Hard times might not even come close to describing the Beavers in basketball since 1990. Telling is the fact despite the awful times in the last 20 years, Oregon State still has the 16th winningest all- time program in NCAA history, despite the fact the last appearance for the Beavers the 'big dance' was 1990.

Fast forward, to 2008, the first year of present coach Craig Robinson and expectations became high again as a new coach brings a fresh start and hopefully changes for the better.

I fully realize you have never heard this before, but Robinson is the brother-in-law of the President of the United States. To be fair we should not judge his coaching on that, but also to be fair, it should be a HUGE advantage to him when it comes to recruiting. We would be foolish to realize a person should not  capitalize on the fact he is very close to the President of the United States, anyone of us would take full advantage of that, but with that you would also think it might transcend onto some success in that person's  profession, in this case a head coach at a Pac-12 school.

Robinson begins his fourth year on the gorgeous Oregon State campus in the 2011-12 season and it is time for the Beavers to step up. Hopes and dreams should no longer be acceptable. Robinson also needs to take a hard look at his offense. He loves the Princeton system, but with the players he has and their athleticism, the Beavers need to speed up, it is that simple. Kids today are not into running the 35 second clock down to 32 seconds on almost every offensive play.

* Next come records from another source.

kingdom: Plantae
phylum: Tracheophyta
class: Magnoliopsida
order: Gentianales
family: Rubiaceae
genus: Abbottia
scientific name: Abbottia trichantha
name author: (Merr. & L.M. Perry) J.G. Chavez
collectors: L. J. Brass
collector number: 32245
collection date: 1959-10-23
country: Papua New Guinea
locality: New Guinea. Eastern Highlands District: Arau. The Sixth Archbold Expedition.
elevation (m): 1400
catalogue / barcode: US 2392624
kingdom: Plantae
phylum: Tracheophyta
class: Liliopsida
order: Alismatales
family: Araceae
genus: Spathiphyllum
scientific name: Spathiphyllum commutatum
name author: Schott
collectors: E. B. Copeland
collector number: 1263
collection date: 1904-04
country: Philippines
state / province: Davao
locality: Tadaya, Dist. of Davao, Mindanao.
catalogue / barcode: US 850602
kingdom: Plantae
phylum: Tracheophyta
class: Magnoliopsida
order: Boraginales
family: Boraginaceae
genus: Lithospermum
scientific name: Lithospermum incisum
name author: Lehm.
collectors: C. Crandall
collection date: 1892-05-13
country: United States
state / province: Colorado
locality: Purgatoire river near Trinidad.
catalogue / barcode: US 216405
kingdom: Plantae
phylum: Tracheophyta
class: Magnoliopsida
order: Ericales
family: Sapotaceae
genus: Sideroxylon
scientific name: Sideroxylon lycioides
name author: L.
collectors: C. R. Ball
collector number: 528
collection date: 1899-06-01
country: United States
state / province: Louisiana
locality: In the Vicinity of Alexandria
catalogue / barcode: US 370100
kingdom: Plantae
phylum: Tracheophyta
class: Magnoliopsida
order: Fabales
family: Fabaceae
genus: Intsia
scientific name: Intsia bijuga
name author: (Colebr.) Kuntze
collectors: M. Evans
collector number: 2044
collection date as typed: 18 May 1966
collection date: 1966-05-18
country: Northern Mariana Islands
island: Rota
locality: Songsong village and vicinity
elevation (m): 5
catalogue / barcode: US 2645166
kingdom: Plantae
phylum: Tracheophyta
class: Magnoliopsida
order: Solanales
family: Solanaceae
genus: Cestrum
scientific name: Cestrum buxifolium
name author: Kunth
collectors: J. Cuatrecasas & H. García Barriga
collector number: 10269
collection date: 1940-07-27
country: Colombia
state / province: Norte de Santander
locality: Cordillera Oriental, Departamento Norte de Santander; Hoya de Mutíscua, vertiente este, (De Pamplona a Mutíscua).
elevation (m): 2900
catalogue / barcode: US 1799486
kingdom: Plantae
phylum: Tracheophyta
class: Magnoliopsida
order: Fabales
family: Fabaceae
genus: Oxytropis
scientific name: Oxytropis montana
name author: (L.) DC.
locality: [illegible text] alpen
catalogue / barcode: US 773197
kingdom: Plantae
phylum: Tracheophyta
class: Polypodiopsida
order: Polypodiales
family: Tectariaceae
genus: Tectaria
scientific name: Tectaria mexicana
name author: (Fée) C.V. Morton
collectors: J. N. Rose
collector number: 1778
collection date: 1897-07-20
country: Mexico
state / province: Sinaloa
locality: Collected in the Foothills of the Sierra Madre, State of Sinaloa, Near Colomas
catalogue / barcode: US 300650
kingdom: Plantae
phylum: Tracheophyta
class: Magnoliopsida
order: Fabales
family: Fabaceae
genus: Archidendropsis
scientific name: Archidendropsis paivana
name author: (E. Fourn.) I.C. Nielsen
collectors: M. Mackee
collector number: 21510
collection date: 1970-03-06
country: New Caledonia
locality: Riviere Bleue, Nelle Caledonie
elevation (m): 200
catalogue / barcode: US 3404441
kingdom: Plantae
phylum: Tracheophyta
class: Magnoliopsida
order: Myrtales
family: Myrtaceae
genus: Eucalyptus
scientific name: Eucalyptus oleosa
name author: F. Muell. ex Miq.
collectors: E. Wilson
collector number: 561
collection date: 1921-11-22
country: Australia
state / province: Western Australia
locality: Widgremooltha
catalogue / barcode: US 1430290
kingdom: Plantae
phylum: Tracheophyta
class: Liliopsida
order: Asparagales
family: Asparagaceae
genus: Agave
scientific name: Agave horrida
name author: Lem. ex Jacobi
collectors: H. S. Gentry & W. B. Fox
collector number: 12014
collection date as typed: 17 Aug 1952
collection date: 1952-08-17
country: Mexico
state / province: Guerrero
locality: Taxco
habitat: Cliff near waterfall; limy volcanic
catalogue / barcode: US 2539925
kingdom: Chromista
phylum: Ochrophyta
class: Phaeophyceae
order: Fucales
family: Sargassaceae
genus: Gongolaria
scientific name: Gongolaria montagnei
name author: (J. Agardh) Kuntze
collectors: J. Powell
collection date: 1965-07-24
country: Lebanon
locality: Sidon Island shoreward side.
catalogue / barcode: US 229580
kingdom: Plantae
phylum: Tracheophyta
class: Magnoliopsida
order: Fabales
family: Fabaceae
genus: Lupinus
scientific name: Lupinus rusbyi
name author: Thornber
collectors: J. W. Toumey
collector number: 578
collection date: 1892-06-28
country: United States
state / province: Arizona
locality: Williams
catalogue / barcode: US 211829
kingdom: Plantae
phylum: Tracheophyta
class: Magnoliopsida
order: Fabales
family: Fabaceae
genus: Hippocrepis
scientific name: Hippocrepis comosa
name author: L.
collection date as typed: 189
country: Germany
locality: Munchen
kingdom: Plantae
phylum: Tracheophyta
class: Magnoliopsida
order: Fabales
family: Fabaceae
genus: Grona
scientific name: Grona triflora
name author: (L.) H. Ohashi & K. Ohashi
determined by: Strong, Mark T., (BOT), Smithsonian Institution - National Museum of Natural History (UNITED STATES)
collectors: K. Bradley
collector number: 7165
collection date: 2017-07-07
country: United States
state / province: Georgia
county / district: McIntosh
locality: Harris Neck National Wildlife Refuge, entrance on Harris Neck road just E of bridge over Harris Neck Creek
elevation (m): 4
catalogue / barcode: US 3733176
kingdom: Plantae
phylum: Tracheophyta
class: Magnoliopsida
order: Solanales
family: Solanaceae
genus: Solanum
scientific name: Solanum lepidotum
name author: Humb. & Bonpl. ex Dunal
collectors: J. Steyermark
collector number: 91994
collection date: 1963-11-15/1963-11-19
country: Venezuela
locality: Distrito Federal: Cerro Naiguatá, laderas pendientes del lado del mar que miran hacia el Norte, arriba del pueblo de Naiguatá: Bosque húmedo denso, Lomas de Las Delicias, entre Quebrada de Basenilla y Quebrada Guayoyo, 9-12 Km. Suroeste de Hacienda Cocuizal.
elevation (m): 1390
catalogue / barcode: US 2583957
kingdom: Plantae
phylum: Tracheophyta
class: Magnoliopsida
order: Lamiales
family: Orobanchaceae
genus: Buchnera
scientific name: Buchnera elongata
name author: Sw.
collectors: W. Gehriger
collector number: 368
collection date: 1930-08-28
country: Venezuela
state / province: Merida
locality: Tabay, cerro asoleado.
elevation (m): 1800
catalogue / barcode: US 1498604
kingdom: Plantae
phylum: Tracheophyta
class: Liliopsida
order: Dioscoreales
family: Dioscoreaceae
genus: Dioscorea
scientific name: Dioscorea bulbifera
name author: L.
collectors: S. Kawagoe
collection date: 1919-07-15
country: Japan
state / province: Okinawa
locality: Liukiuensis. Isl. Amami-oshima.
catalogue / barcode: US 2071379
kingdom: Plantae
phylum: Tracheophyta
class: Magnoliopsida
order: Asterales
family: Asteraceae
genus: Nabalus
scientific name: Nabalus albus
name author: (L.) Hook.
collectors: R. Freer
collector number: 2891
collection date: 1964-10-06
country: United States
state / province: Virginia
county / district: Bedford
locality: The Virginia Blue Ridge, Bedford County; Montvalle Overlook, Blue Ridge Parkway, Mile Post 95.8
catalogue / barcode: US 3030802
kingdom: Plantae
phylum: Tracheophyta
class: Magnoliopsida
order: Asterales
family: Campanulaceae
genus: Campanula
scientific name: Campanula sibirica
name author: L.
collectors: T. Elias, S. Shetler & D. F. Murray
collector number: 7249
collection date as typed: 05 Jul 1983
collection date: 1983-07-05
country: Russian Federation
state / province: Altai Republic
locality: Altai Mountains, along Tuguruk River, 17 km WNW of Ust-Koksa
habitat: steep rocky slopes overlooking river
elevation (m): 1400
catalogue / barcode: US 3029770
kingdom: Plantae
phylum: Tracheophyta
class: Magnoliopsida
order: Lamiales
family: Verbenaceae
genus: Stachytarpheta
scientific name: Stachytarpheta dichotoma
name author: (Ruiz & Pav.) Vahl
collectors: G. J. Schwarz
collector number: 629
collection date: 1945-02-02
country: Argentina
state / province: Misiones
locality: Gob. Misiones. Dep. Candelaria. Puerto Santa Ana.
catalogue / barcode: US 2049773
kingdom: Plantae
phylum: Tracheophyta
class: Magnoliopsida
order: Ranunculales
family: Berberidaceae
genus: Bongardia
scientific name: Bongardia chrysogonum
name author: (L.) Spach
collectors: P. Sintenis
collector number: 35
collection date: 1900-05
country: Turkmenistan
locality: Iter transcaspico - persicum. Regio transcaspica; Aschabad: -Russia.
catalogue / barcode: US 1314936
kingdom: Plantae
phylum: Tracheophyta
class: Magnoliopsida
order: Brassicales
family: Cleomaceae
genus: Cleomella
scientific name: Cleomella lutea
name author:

Robinson by almost all accounts is a nice person. He has three players on his team, that I think have the potential to be Pac-12 stars in Jared Cunningham, Chris Brown and Devon Collier, but paper only looks good when you write on it. I actually do think that Coach Robinson can bring the Beavers back to some success in basketball, the big "IF" is that in his fourth year, it is time to PROVE it.

In Corvallis, even though the EXPRESS is gone,  there still is plenty of ORANGE in Gill Coliseum, sadly that orange is all the seats that are painted that color and have no one sitting in them the during basketball games. Will the glory days of Oregon State basketball ever return? I guess it is possible, but for it to happen no longer can continual coaching changes be the answer and renewed hope, the answer comes from producing right now and getting the mojo back. One can only HOPE.

emails to crawscorner@gmail.com

1 comment:

  1. Good point was made on my article by a great sportswriter, which even more so documents the Beavers decline in basketball, Oakland and Tennessee Tech have been to the "Big Dance" several times since Oregon State last went in 1990.

    I might also add on the west coast, Portland State and Montana have been more than once since 1990 to the NCAA tourney.